## Problem details
Where a line below contains "work", count it. Reply with the total only.

(Saved data entries)

■ ■ ■ ■ ■

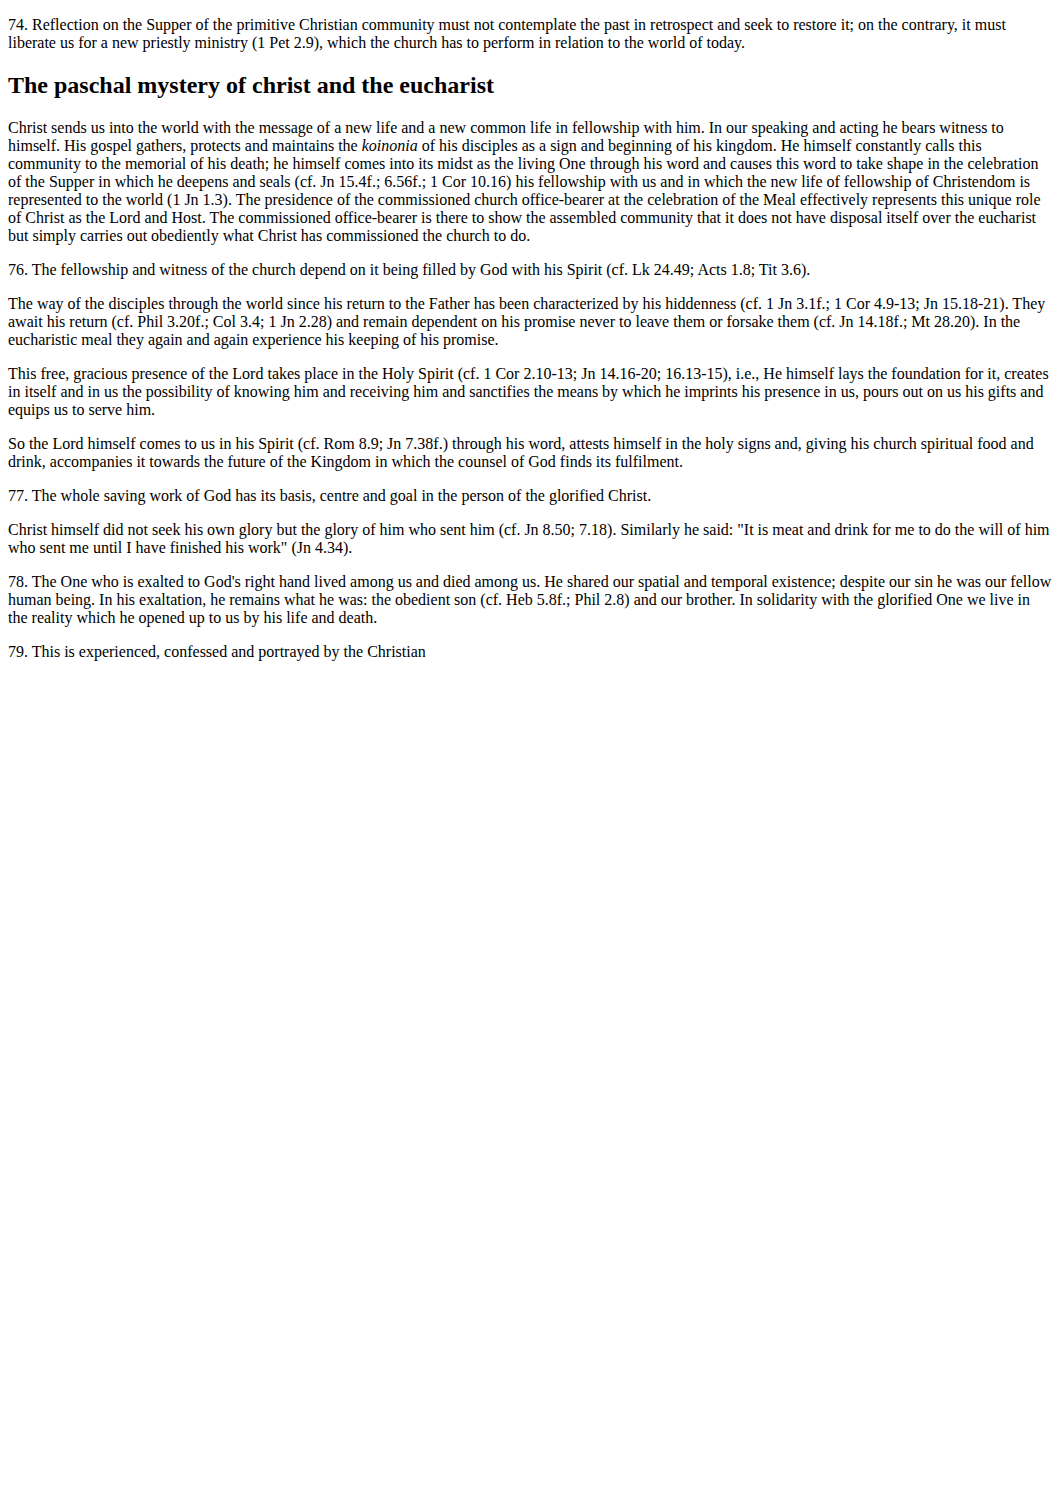74. Reflection on the Supper of the primitive Christian community must not contemplate the past in retrospect and seek to restore it; on the contrary, it must liberate us for a new priestly ministry (1 Pet 2.9), which the church has to perform in relation to the world of today.
The paschal mystery of christ and the eucharist
Christ sends us into the world with the message of a new life and a new common life in fellowship with him. In our speaking and acting he bears witness to himself. His gospel gathers, protects and maintains the koinonia of his disciples as a sign and beginning of his kingdom. He himself constantly calls this community to the memorial of his death; he himself comes into its midst as the living One through his word and causes this word to take shape in the celebration of the Supper in which he deepens and seals (cf. Jn 15.4f.; 6.56f.; 1 Cor 10.16) his fellowship with us and in which the new life of fellowship of Christendom is represented to the world (1 Jn 1.3). The presidence of the commissioned church office-bearer at the celebration of the Meal effectively represents this unique role of Christ as the Lord and Host. The commissioned office-bearer is there to show the assembled community that it does not have disposal itself over the eucharist but simply carries out obediently what Christ has commissioned the church to do.
76. The fellowship and witness of the church depend on it being filled by God with his Spirit (cf. Lk 24.49; Acts 1.8; Tit 3.6).
The way of the disciples through the world since his return to the Father has been characterized by his hiddenness (cf. 1 Jn 3.1f.; 1 Cor 4.9-13; Jn 15.18-21). They await his return (cf. Phil 3.20f.; Col 3.4; 1 Jn 2.28) and remain dependent on his promise never to leave them or forsake them (cf. Jn 14.18f.; Mt 28.20). In the eucharistic meal they again and again experience his keeping of his promise.
This free, gracious presence of the Lord takes place in the Holy Spirit (cf. 1 Cor 2.10-13; Jn 14.16-20; 16.13-15), i.e., He himself lays the foundation for it, creates in itself and in us the possibility of knowing him and receiving him and sanctifies the means by which he imprints his presence in us, pours out on us his gifts and equips us to serve him.
So the Lord himself comes to us in his Spirit (cf. Rom 8.9; Jn 7.38f.) through his word, attests himself in the holy signs and, giving his church spiritual food and drink, accompanies it towards the future of the Kingdom in which the counsel of God finds its fulfilment.
77. The whole saving work of God has its basis, centre and goal in the person of the glorified Christ.
Christ himself did not seek his own glory but the glory of him who sent him (cf. Jn 8.50; 7.18). Similarly he said: "It is meat and drink for me to do the will of him who sent me until I have finished his work" (Jn 4.34).
78. The One who is exalted to God's right hand lived among us and died among us. He shared our spatial and temporal existence; despite our sin he was our fellow human being. In his exaltation, he remains what he was: the obedient son (cf. Heb 5.8f.; Phil 2.8) and our brother. In solidarity with the glorified One we live in the reality which he opened up to us by his life and death.
79. This is experienced, confessed and portrayed by the Christian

■ ■ ■ ■ ■

## Result for this exercise
2